Cervical keratinocytes containing stably replicating extrachromosomal HPV-16 are refractory to transformation by oncogenic H-Ras

Abstract

Ras expression in human epithelial cells with integrated HPV genomes has been shown to cause tumorigenic transformation. The effects of Ras in cells representing early stage HPV-associated disease (i.e., when HPV is extrachromosomal and the oncogenes are under control of native promoters) have not been examined. Here, we used human cervical keratinocyte cell lines containing stably replicating extrachromosomal HPV-16 and present the novel finding that these cells resist transformation by oncogenic H-Ras. Ras expression consistently diminished anchorage-independent growth (AI), reduced E6 and E7 expression, and caused p53 induction in these cells. Conversely, AI was enhanced or maintained in Ras-transduced cervical cells that were immortalized with a 16E6/E7 retrovirus, and minimal effects on E6 and E7 expression were observed. Ras expression with either episomal HPV-16 or LXSN-E6/E7 was insufficient for tumorigenic growth suggesting that other events are needed for tumorigenic transformation. In conclusion, our results indicate that Ras-mediated transformation depends on the context of HPV oncogene expression and that this is an important point to address when developing HPV tumor models.

Fig. 1

(A) Western blot verifying Ras protein expression one passage after retroviral transduction of pBabe-puro H-Ras^G12V (Ras) or pBabe-puro vector (V). Cell lines used are HPV_EP clones (B, F, and G), E6/E7_LX clones (#2, #5, and #6), or primary HCKs. (B) Western blot verifying functionality of the H-Ras^G12V construct by activation of downstream effectors via phosphorylation of MEK1/2 and 44/42 MAPK proteins in HPV_EP and E6/E7_LX cells. (C) Southern blot displaying viral DNA present in HPV_EP clonal populations expressing Ras or vector. Cells were cultured for 10 passages (˜20 population doublings) after Ras-retrovirus infection and DNA was digested either with BgιII (− lanes) or BamHI (+ lanes). BgιII cleaves cellular genomic DNA, leaving the HPV genome as an intact supercoiled episome (c) or nicked-circular plasmid (a). BamHI linearizes the HPV genome (b). Picogram quantities of linearized HPV-16 plasmid were used to estimate copy number as previously described (see Materials and methods). The 30 pg lane is equivalent to 5 copies per cell.

Fig. 2

(A) Microphotographs of morphological changes induced by H-Ras^G12V. Photographed cultures of HPV_EP clone G, HPV_EP clone #2, and HCKs were grown without irradiated feeders. Black arrows point to enlarged cells in Ras-expressing HPV_EP cells, which are rarely found in E6/E7_LX cultures. HCKs demonstrate typical morphology induced by oncogenic Ras in primary epithelial cells. (B) Blinded counts of enlarged and flattened cells, indicative of senescence, from triplicate plates of either HPV_EP clone G or HPV_EP clone #2 are expressed as a percentage of the total number of cells counted.

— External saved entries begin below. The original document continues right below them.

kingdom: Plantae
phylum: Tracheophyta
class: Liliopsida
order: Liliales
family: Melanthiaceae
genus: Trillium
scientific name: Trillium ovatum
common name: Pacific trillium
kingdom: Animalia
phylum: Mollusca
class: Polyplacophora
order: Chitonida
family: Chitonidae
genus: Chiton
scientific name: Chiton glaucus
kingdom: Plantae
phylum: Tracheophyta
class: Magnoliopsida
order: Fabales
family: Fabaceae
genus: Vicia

Data are expressed as the mean±SD.

Fig. 3

Population doubling (PD) time was determined over a 3-day period from absorbance data generated from crystal violet staining of cultures (see Materials and methods). H-Ras^G12V increased PD time in two of three HPV_EP clones. No change in PD time was observed for two E6/E7_LX clones, #2 and #5, while Ras slightly decreased PD time in one cell line, clone #6. Data are expressed as the mean±SD of triplicate data points.

Fig. 4

H-Ras^G12V significantly reduced anchorage-independent (AI) colony formation of all HPV_EP clones (**p<0.001) and stimulated growth of two E6/E7_LX clones (**p<0.001). Percent colony forming efficiency (%CFE) is reported as the percentage of colonies that grew in soft agar per number of cells initially seeded. HPV-negative C33A cells (+) control; primary HCKs (−) control. Data are expressed as the mean±SD of triplicate data points.

Fig. 5

Real-time RT-PCR for E6 transcripts in Ras or vector-transduced HPV_EP (A) or E6/E7_LX cells (B) and E7 transcripts in HPV_EP (C) or E6/E7_LX cells (D) all standardized to 18S mRNA levels. HPV_EP cells contain the full genome derived from W12-E cells. E6/E7_LX cells dually express E6 and E7 from a single retroviral promoter. For reference, RNA levels were calculated relative to W12 cervical cells, the cell line containing episomal HPV-16 from which the W12-E clone was derived. Data are expressed as the mean±SD of triplicate data points.

Fig. 6

Western blot of p53, HPV16-E7, and p16^INK4a proteins in HPV_EP and E6/E7_LX clonal populations. Primary HCKs were used for reference. Lanes consist of lysates collected one passage after transduction and selection for H-Ras^G12V or vector (V).